▶ PROBLEM TO WORK ON: What is needed is an exact repeat of the lines from the line containing "Fig. 1. Intersection curves." through the final line of the entries below, and nothing else.

Top of SUPPLIED RECORDS

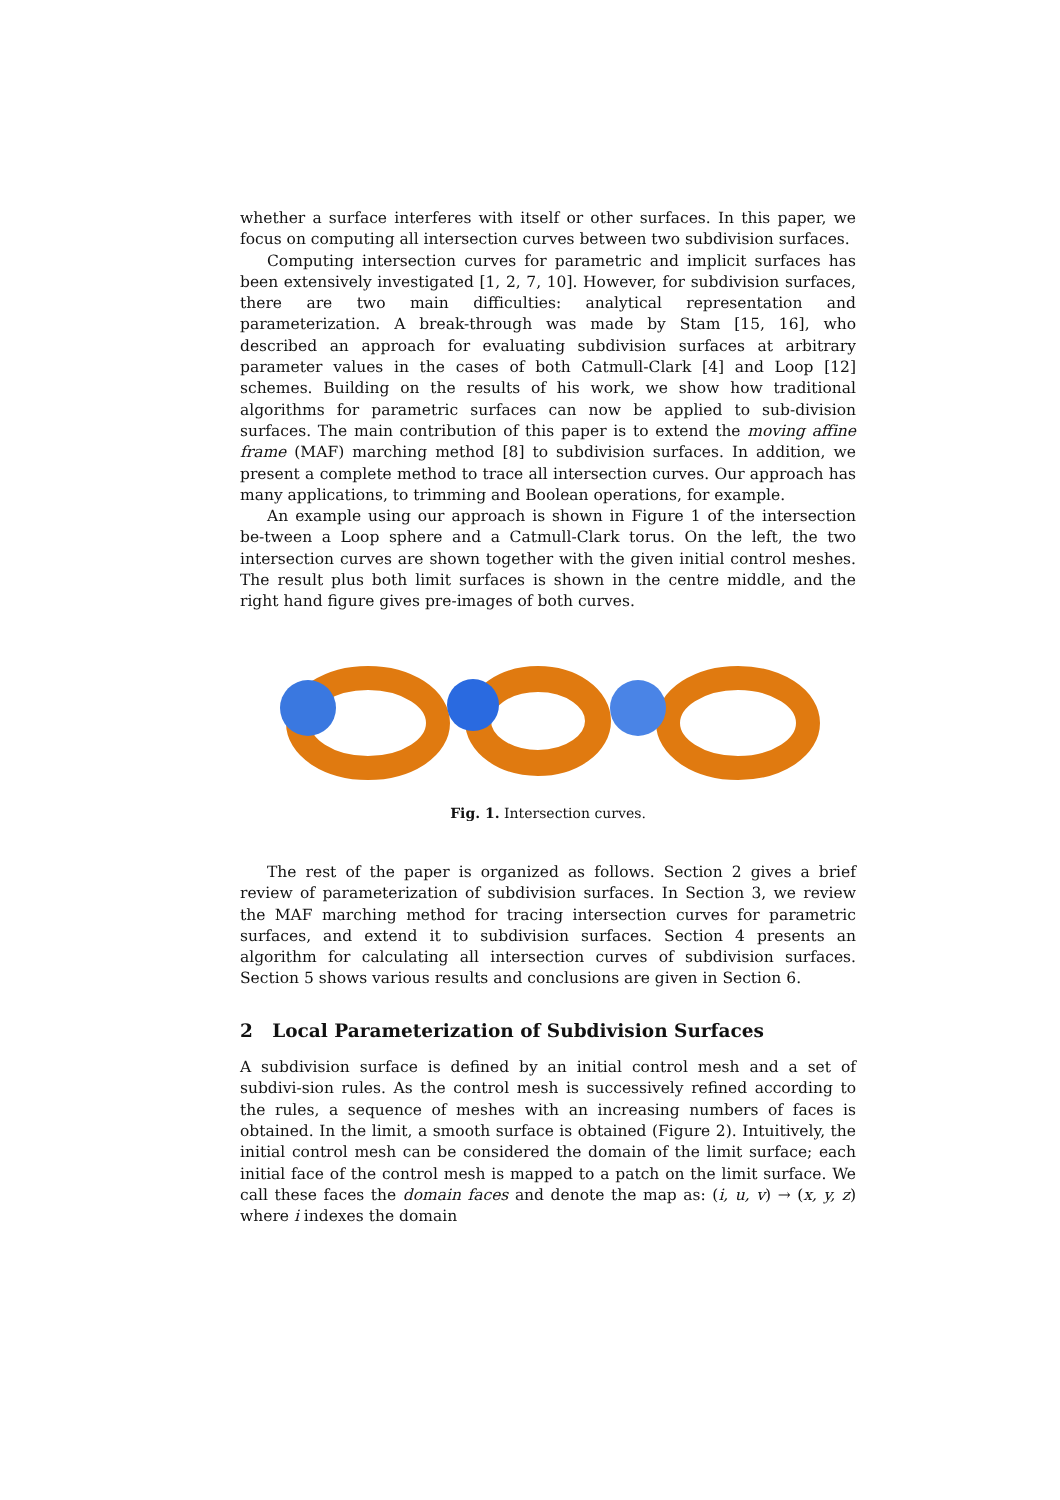whether a surface interferes with itself or other surfaces. In this paper, we focus on computing all intersection curves between two subdivision surfaces.
Computing intersection curves for parametric and implicit surfaces has been extensively investigated [1, 2, 7, 10]. However, for subdivision surfaces, there are two main difficulties: analytical representation and parameterization. A break-through was made by Stam [15, 16], who described an approach for evaluating subdivision surfaces at arbitrary parameter values in the cases of both Catmull-Clark [4] and Loop [12] schemes. Building on the results of his work, we show how traditional algorithms for parametric surfaces can now be applied to sub-division surfaces. The main contribution of this paper is to extend the moving affine frame (MAF) marching method [8] to subdivision surfaces. In addition, we present a complete method to trace all intersection curves. Our approach has many applications, to trimming and Boolean operations, for example.
An example using our approach is shown in Figure 1 of the intersection be-tween a Loop sphere and a Catmull-Clark torus. On the left, the two intersection curves are shown together with the given initial control meshes. The result plus both limit surfaces is shown in the centre middle, and the right hand figure gives pre-images of both curves.
Fig. 1. Intersection curves.
The rest of the paper is organized as follows. Section 2 gives a brief review of parameterization of subdivision surfaces. In Section 3, we review the MAF marching method for tracing intersection curves for parametric surfaces, and extend it to subdivision surfaces. Section 4 presents an algorithm for calculating all intersection curves of subdivision surfaces. Section 5 shows various results and conclusions are given in Section 6.
2 Local Parameterization of Subdivision Surfaces
A subdivision surface is defined by an initial control mesh and a set of subdivi-sion rules. As the control mesh is successively refined according to the rules, a sequence of meshes with an increasing numbers of faces is obtained. In the limit, a smooth surface is obtained (Figure 2). Intuitively, the initial control mesh can be considered the domain of the limit surface; each initial face of the control mesh is mapped to a patch on the limit surface. We call these faces the domain faces and denote the map as: (i, u, v) → (x, y, z) where i indexes the domain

Bottom of SUPPLIED RECORDS

▶ SOLUTION TO THIS PROBLEM:
Fig. 1. Intersection curves.
The rest of the paper is organized as follows. Section 2 gives a brief review of parameterization of subdivision surfaces. In Section 3, we review the MAF marching method for tracing intersection curves for parametric surfaces, and extend it to subdivision surfaces. Section 4 presents an algorithm for calculating all intersection curves of subdivision surfaces. Section 5 shows various results and conclusions are given in Section 6.
2 Local Parameterization of Subdivision Surfaces
A subdivision surface is defined by an initial control mesh and a set of subdivi-sion rules. As the control mesh is successively refined according to the rules, a sequence of meshes with an increasing numbers of faces is obtained. In the limit, a smooth surface is obtained (Figure 2). Intuitively, the initial control mesh can be considered the domain of the limit surface; each initial face of the control mesh is mapped to a patch on the limit surface. We call these faces the domain faces and denote the map as: (i, u, v) → (x, y, z) where i indexes the domain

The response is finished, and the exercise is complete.